O plano sugere ainda que as forças policiais palestinianas seriam treinadas e supervisionadas pela Força Internacional de Estabilização e alocadas à Faixa de Gaza. Isto sugere também a possibilidade de a polícia da Autoridade Palestiniana – que há muito é acusada pelos palestinianos de trabalhar concertadamente com os israelitas na Cisjordânia – poder assumir este papel.

Há muito que Netanyahu tem resistido a considerar a Autoridade Palestiniana como um organismo viável para governar Gaza no “dia seguinte” à guerra.

Portanto, se este plano entrar em vigor, a questão de quem compõe a administração tecnocrática palestiniana pode certamente ser um dos principais obstáculos.

Quais são as probabilidades do plano ser aceite?

Existem duas barreiras principais.

Em Israel, Netanyahu precisará de obter a aprovação dos membros de extrema-direita do seu governo, que no passado resistiram a tudo o que não fosse a continuação da guerra e a tomada final da Faixa de Gaza por Israel. Netanyahu sabe que o seu futuro político depende da manutenção dos membros de extrema-direita da sua coligação – e esta dinâmica desfez as pressões anteriores para o fim da guerra.

Para o Hamas, a concretizar-se este acordo, significará o fim da sua presença militar e política na Faixa de Gaza.

Assim, o organismo – que governa o território desde Junho de 2007 – precisará de estar numa situação desesperada para aceitar os termos. Ou talvez o Hamas finalmente tome consciência da situação desesperada dos residentes de Gaza e lhe responda. O plano, tal como está formulado, dá-lhes pouco para reivindicar como conquista.

Não é absurdo pensar que Netanyahu está a apoiar o plano de Trump sabendo que as hipóteses da sua concretização são mínimas.

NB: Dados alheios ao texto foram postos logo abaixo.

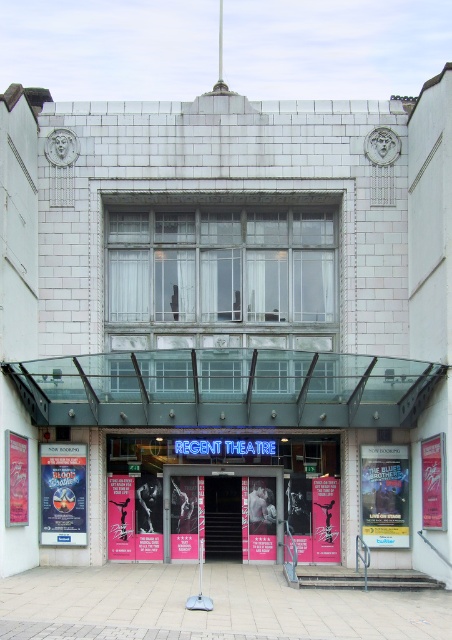
You are standing in front of the Regent Theatre. You see a point marked at coordinates (221, 497). What object is located at that point?

The point at coordinates (221, 497) corresponds to the pink glossy posters at center.

You are standing in front of the Regent Theatre and notice two posters at the center. Which poster is closer to you, the blue glossy poster at center or the pink poster at center?

The blue glossy poster at center is closer to you because it is in front of the pink poster at center.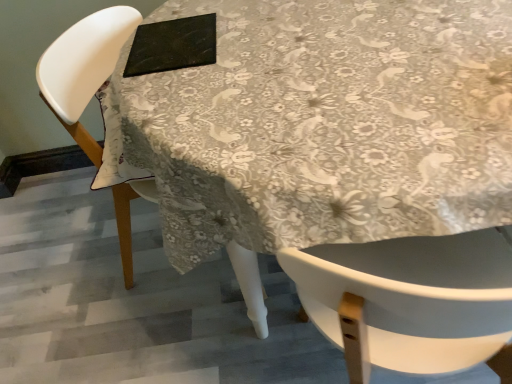
Identify the location of free spot to the right of black matte pad at upper center. (x=229, y=28).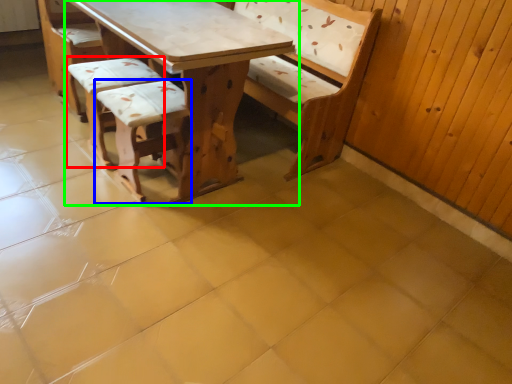
Question: Which object is positioned closest to armchair (highlighted by a red box)? Select from armchair (highlighted by a blue box) and table (highlighted by a green box).

Choices:
 (A) armchair
 (B) table

Answer: (A)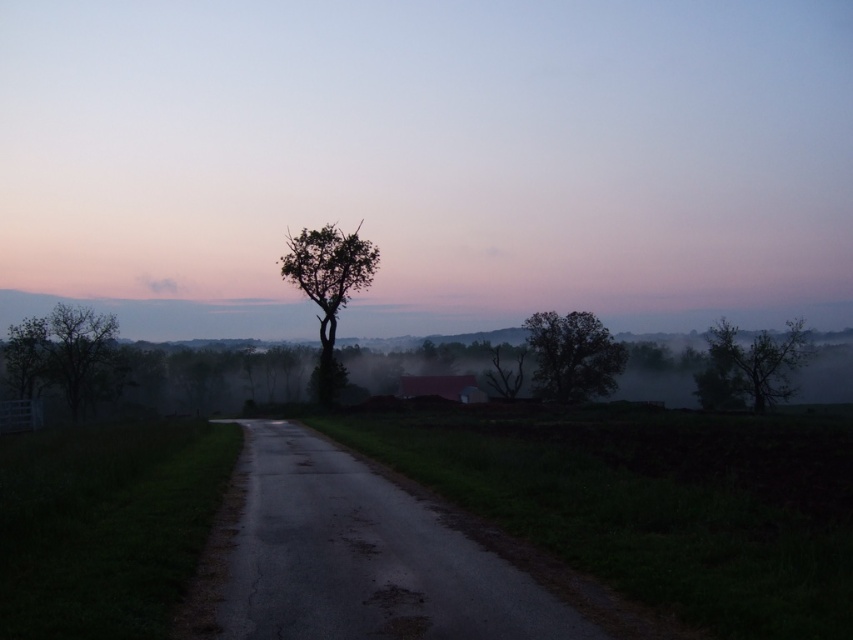
Question: Which object is the closest to the green leafy tree at center?

Choices:
 (A) smooth bark tree at right
 (B) silhouette leafy tree at center
 (C) silhouette tree at center

Answer: (B)

Question: Among these objects, which one is nearest to the camera?

Choices:
 (A) green leafy tree at center
 (B) smooth bark tree at right
 (C) silhouette tree at center

Answer: (A)

Question: Is silhouette tree at center wider than silhouette leafy tree at center?

Choices:
 (A) no
 (B) yes

Answer: (B)

Question: Estimate the real-world distances between objects in this image. Which object is closer to the smooth bark tree at right?

Choices:
 (A) silhouette leafy tree at center
 (B) green leafy tree at center
 (C) silhouette tree at center

Answer: (A)

Question: Is green leafy tree at center wider than silhouette leafy tree at center?

Choices:
 (A) no
 (B) yes

Answer: (B)

Question: Does silhouette tree at center appear over silhouette leafy tree at center?

Choices:
 (A) no
 (B) yes

Answer: (B)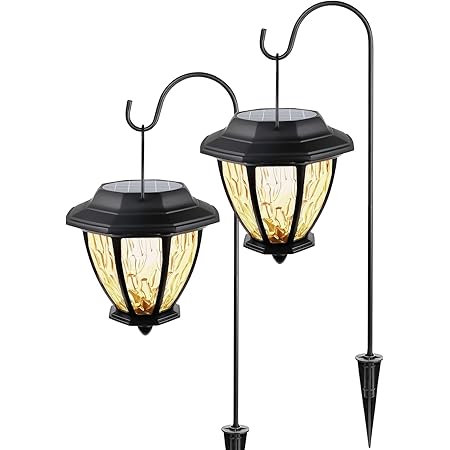
Identify the location of bottom of lamp. (123, 317).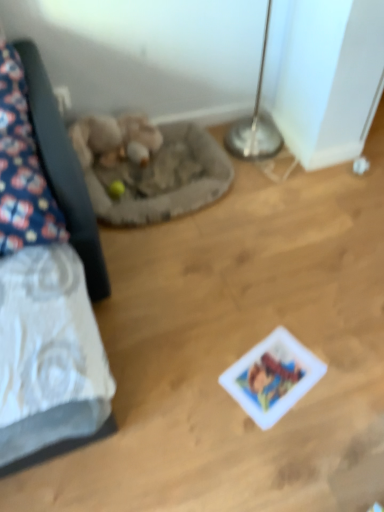
Locate an element on the screen. This screenshot has width=384, height=512. vacant area that is situated to the right of gray fabric cat bed at center-left is located at coordinates (288, 219).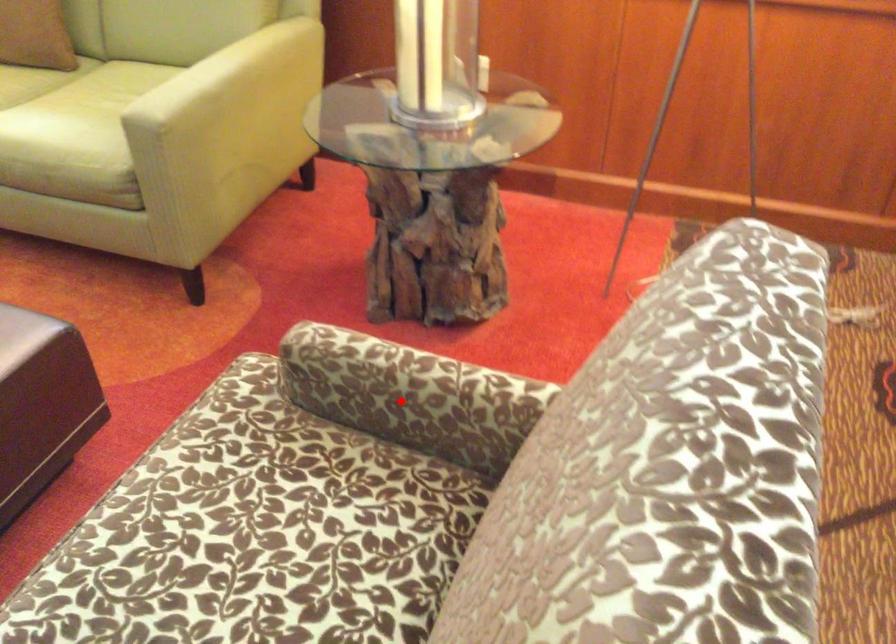
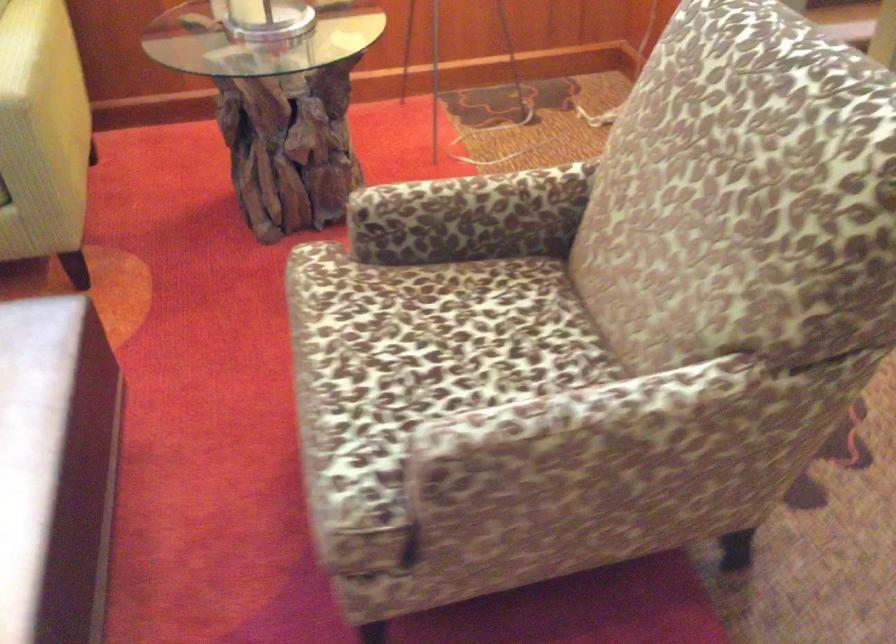
Find the pixel in the second image that matches the highlighted location in the first image.

(471, 216)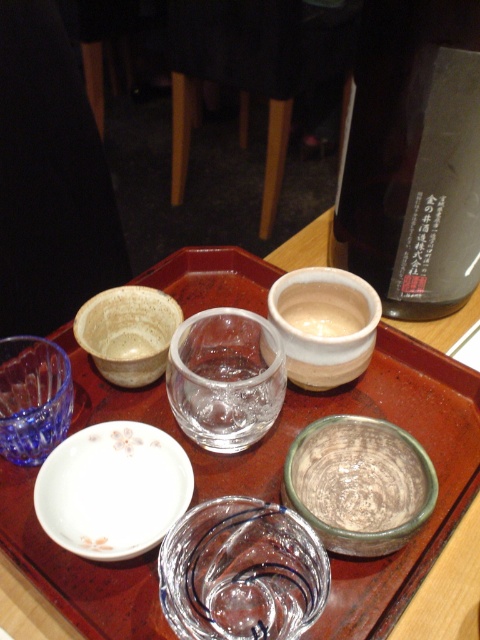
Between point (210, 502) and point (109, 321), which one is positioned in front?

Point (210, 502)

Based on the photo, can you confirm if transparent glass bowl at center is shorter than matte ceramic bowl at upper left?

Yes.

Where is `transparent glass bowl at center`? transparent glass bowl at center is located at coordinates (241, 572).

In order to click on transparent glass bowl at center in this screenshot , I will do `click(241, 572)`.

Is green glazed bowl at lower center above matte ceramic bowl at upper left?

No.

Is point (289, 502) less distant than point (179, 308)?

Yes, point (289, 502) is in front of point (179, 308).

Describe the element at coordinates (359, 483) in the screenshot. I see `green glazed bowl at lower center` at that location.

Nos últimos dois anos, Netanyahu demonstrou que a sua principal motivação é a sua própria sobrevivência política e que não tomará quaisquer passos que a coloquem em risco.

Ao aceitar o plano, demonstra a sua aliança com o presidente norte-americano. Isto pode também valer-lhe um valioso capital político em Israel: permitindo-lhe apresentar-se como disposto a terminar a guerra, mas com a certeza de que esta será provavelmente rejeitada pelo Hamas.

Dado que o plano não tem um calendário concreto, particularmente em relação à retirada gradual de Israel, também lhe dá tempo político valioso. Poderá permitir a Netanyahu colocar-se numa posição melhor a nível interno, com eleições nacionais marcadas para Outubro de 2026. Se Netanyahu perceber que a opinião pública muda a seu favor, poderá até antecipar eleições, como fez frequentemente no passado, para capitalizar o momento.


Asher Kaufman é professor de História e Estudos da Paz na Universidade de Notre Dame.

Texto publicado originalmente no The Conversation.